29/01/24

Editorial du bâtonnier Emmanuel Plasschaert

Mes chers confrères,

Il y a quelques jours, le ministre Van Tigchelt était interviewé par un journaliste du quotidien L’Echo.

Lorsqu’il fut question des lenteurs de la Justice et donc de l’arriéré judiciaire, le ministre rappela les investissements, notamment en termes de personnel, récemment consentis, pour poursuivre en ces termes :

« Mais cela ne résout pas le problème des délais. Et là, je dois bien le dire : si les avocats, dont je suis un grand défenseur, sont des acteurs cruciaux de l’Etat de droit, je constate que certains bloquent des dossiers et ne contribuent pas à une justice qui fonctionne bien ».

Et d’ajouter :

« La déontologie, ça compte. Je ne veux pas changer la loi car quelques avocats abusent de la procédure. Les bâtonniers doivent veiller à ce que la déontologie soit respectée ».

Ces propos ne peuvent que surprendre, tant ils témoignent d’une méconnaissance du fonctionnement de l’institution judiciaire, de l’autonomie du barreau et du rôle des avocats.

Est-il donc besoin de rappeler au ministre de la Justice, qui fut auparavant avocat général, que les règles de procédure sont de la compétence du législateur et non du barreau ? Les avocats, comme les magistrats, appliquent – sans pour autant se priver du droit de les critiquer – les lois qui sont votées par les autorités compétentes et, si les règles de procédure permettent de soulever tel ou tel moyen, il est normal et légitime qu’il en soit fait usage si cela est nécessaire ou utile à la défense du client.

En faire une question de déontologie est un non-sens, même si l’on peut se réjouir de lire qu’un ministre reconnaît le rôle crucial, dans un Etat de droit, de cet acteur de justice qu’est l’avocat.

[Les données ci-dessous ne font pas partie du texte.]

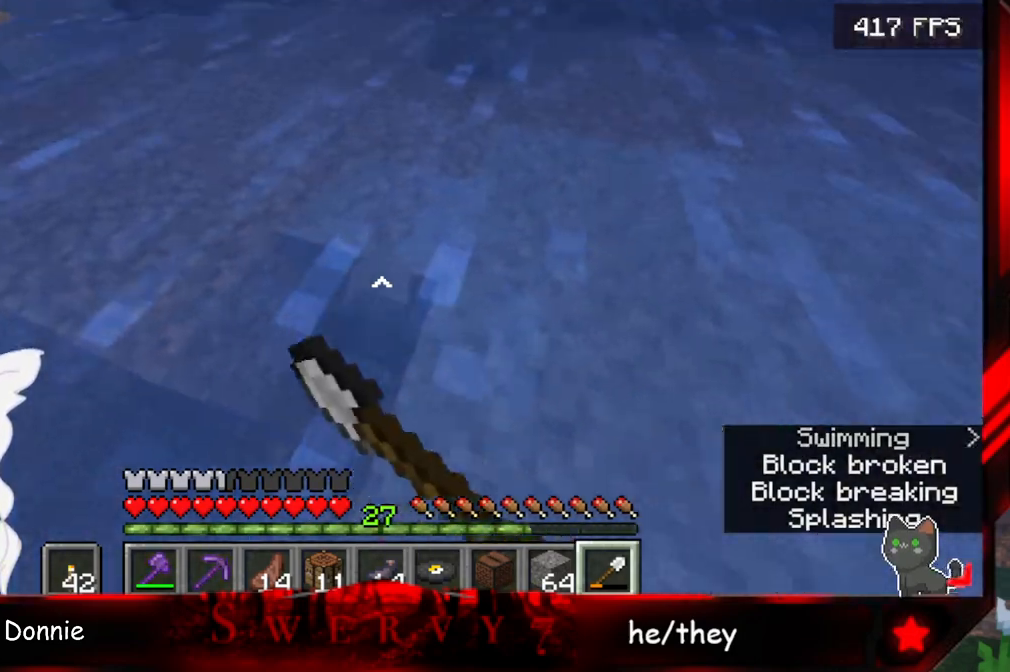
{"keys": ["d", "w"], "mouse": ["left"], "events": []}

S’il met ainsi, comme le relève le journaliste, « une pierre dans le jardin des avocats », serait-ce le signe qu’il aurait constaté une augmentation significative et substantielle des décisions de justice sanctionnant des abus procéduraux auxquels des avocats auraient délibérément pris part ?

Et surtout, est-ce le barreau qui est responsable de la vacance de tant de postes dans la fonction judiciaire, notamment de juges de paix à Bruxelles : cette situation a été récemment encore dénoncée – à juste titre – par les présidents des tribunaux de première instance francophone et néerlandophone de la capitale ?

Doit-on désormais ériger en manquement à la déontologie, en ce qu’il encombrerait les instances de recours, le fait de relever appel d’un jugement lorsqu’il s’agit du seul recours légalement possible s’il a été prononcé par défaut ?

Les avocats seraient-ils subitement devenus les responsables de l’absence de publication, ou de la publication tardive, des places vacantes dans la magistrature et le personnel administratif des différentes juridictions, ou de l’inadaptation des cadres au nombre de dossiers à traiter ?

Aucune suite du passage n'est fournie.